### WHAT YOU WILL DO
Among the entries below, find the lines with the word "back" and return them.
[DATASET ENTRIES — start]
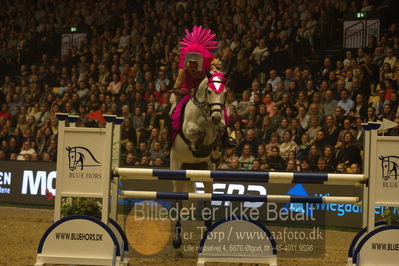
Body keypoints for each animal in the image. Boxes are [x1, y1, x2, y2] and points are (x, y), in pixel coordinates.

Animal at [170, 70, 228, 247]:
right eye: (209, 91)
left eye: (225, 92)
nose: (216, 116)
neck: (205, 111)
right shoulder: (188, 128)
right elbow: (196, 131)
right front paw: (196, 143)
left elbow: (220, 129)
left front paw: (215, 150)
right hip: (176, 166)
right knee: (178, 200)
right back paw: (176, 239)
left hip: (207, 171)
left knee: (208, 196)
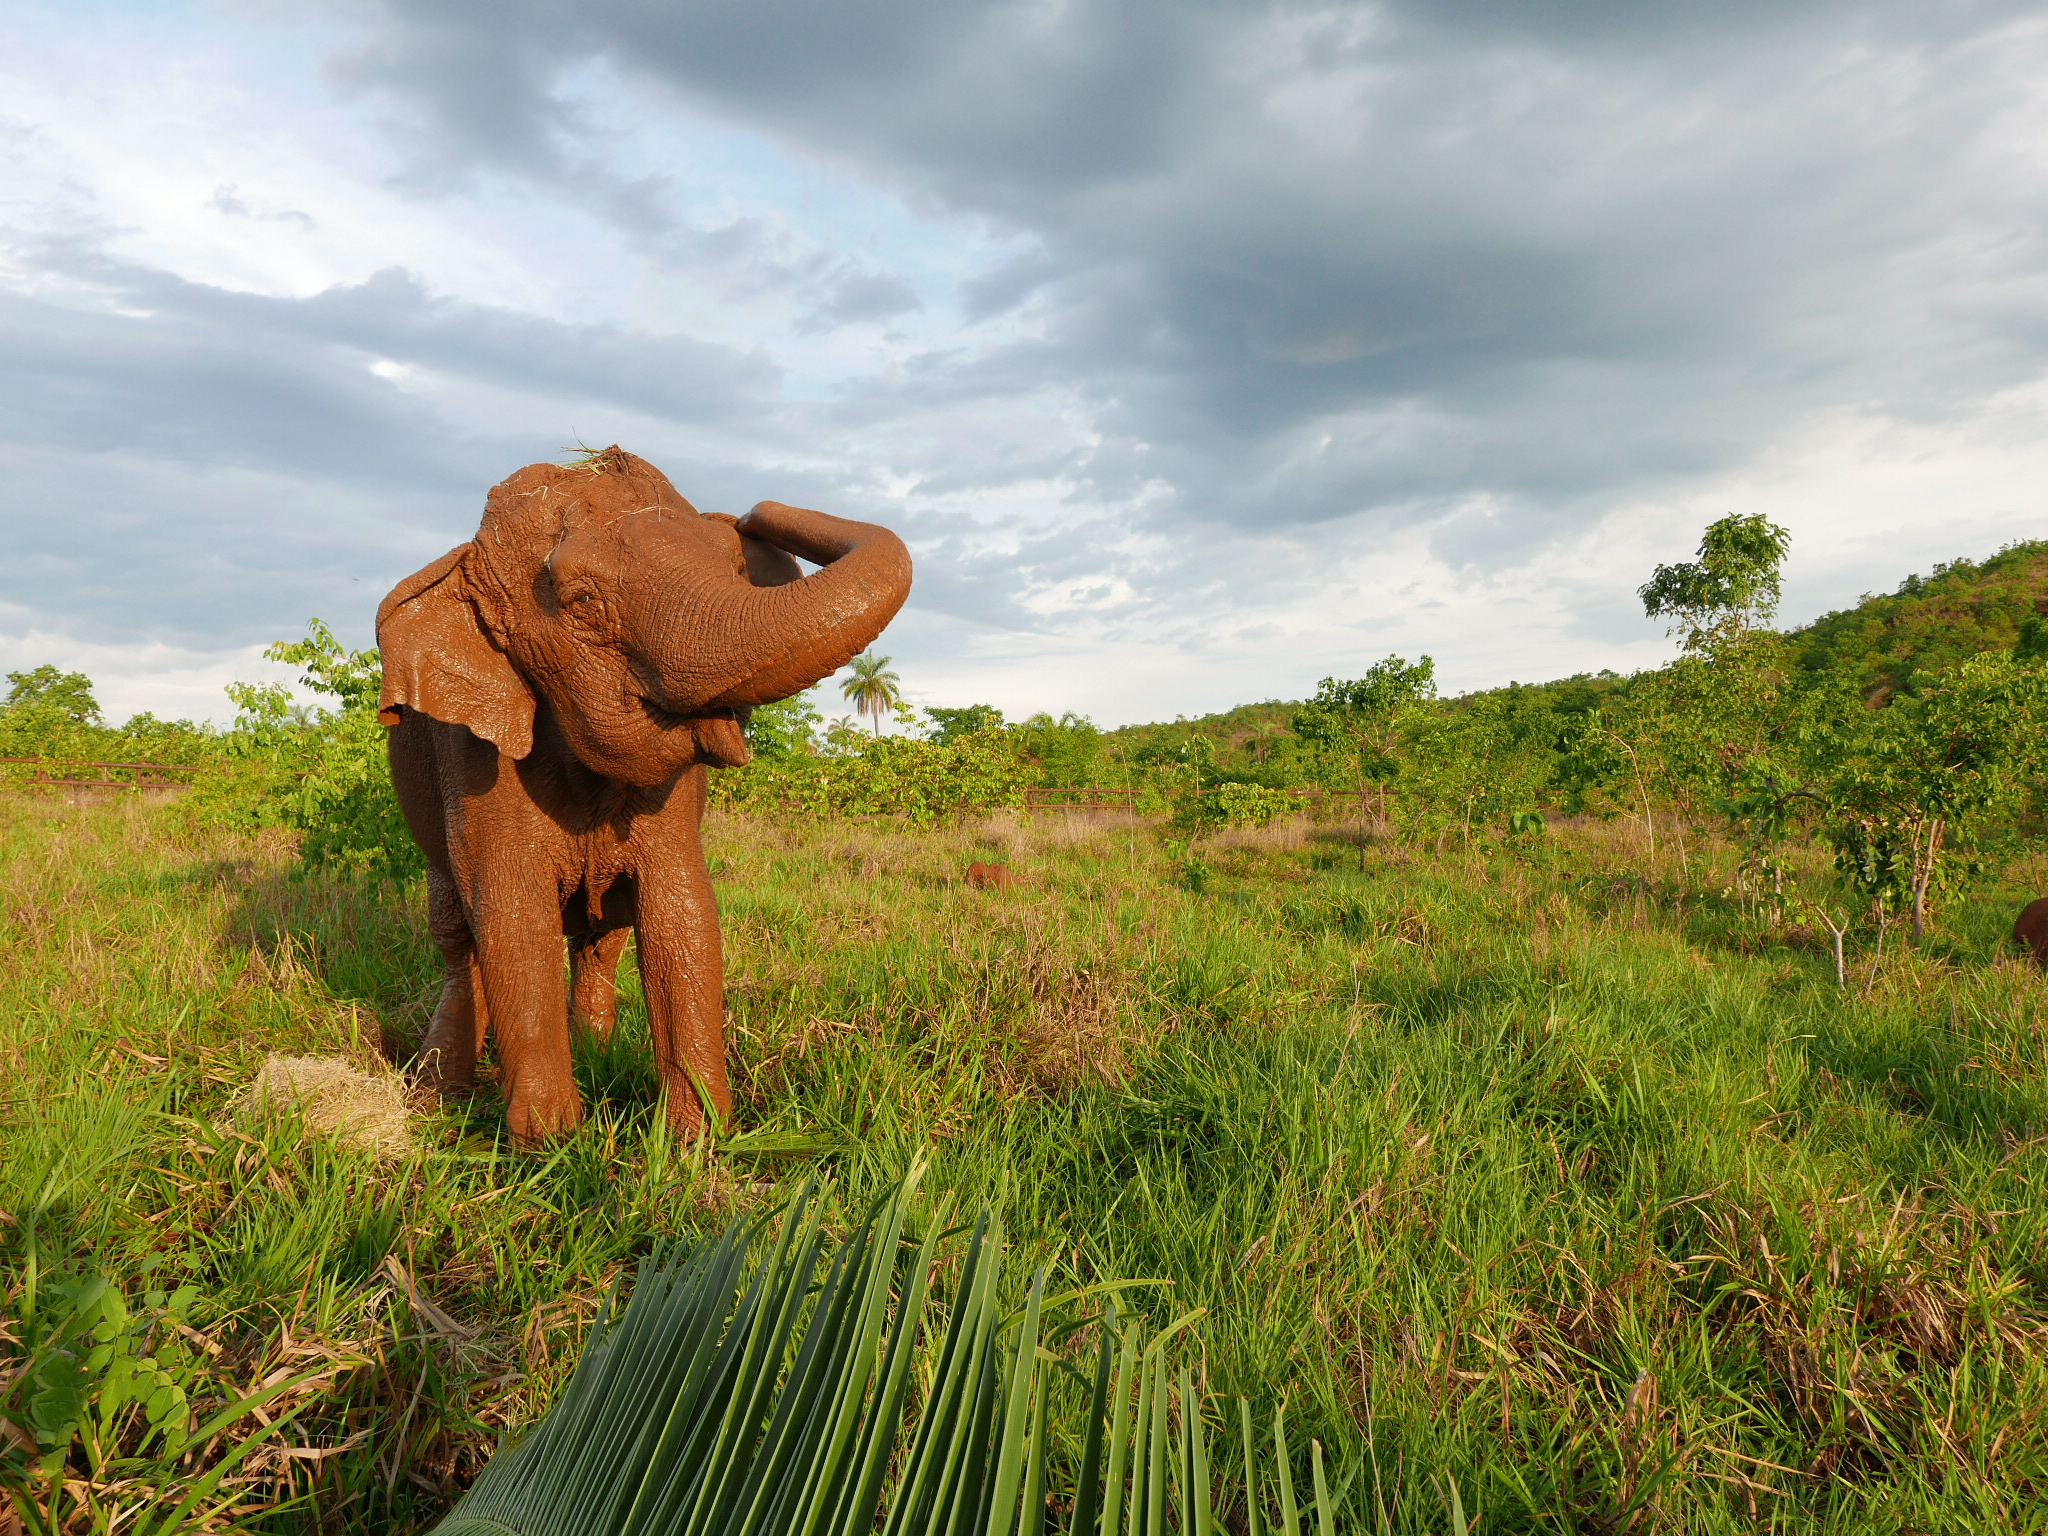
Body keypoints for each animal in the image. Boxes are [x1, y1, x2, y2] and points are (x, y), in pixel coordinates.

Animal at [374, 444, 913, 1146]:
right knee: (458, 939)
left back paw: (593, 1056)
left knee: (601, 938)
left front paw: (694, 1143)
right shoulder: (470, 752)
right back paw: (437, 1099)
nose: (752, 512)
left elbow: (680, 908)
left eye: (734, 560)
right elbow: (512, 913)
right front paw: (550, 1146)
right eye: (580, 601)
[DATASET ENTRIES — finish]
### SOLUTION FOR THIS TASK
right back paw: (176, 239)
left back paw: (593, 1056)
right back paw: (437, 1099)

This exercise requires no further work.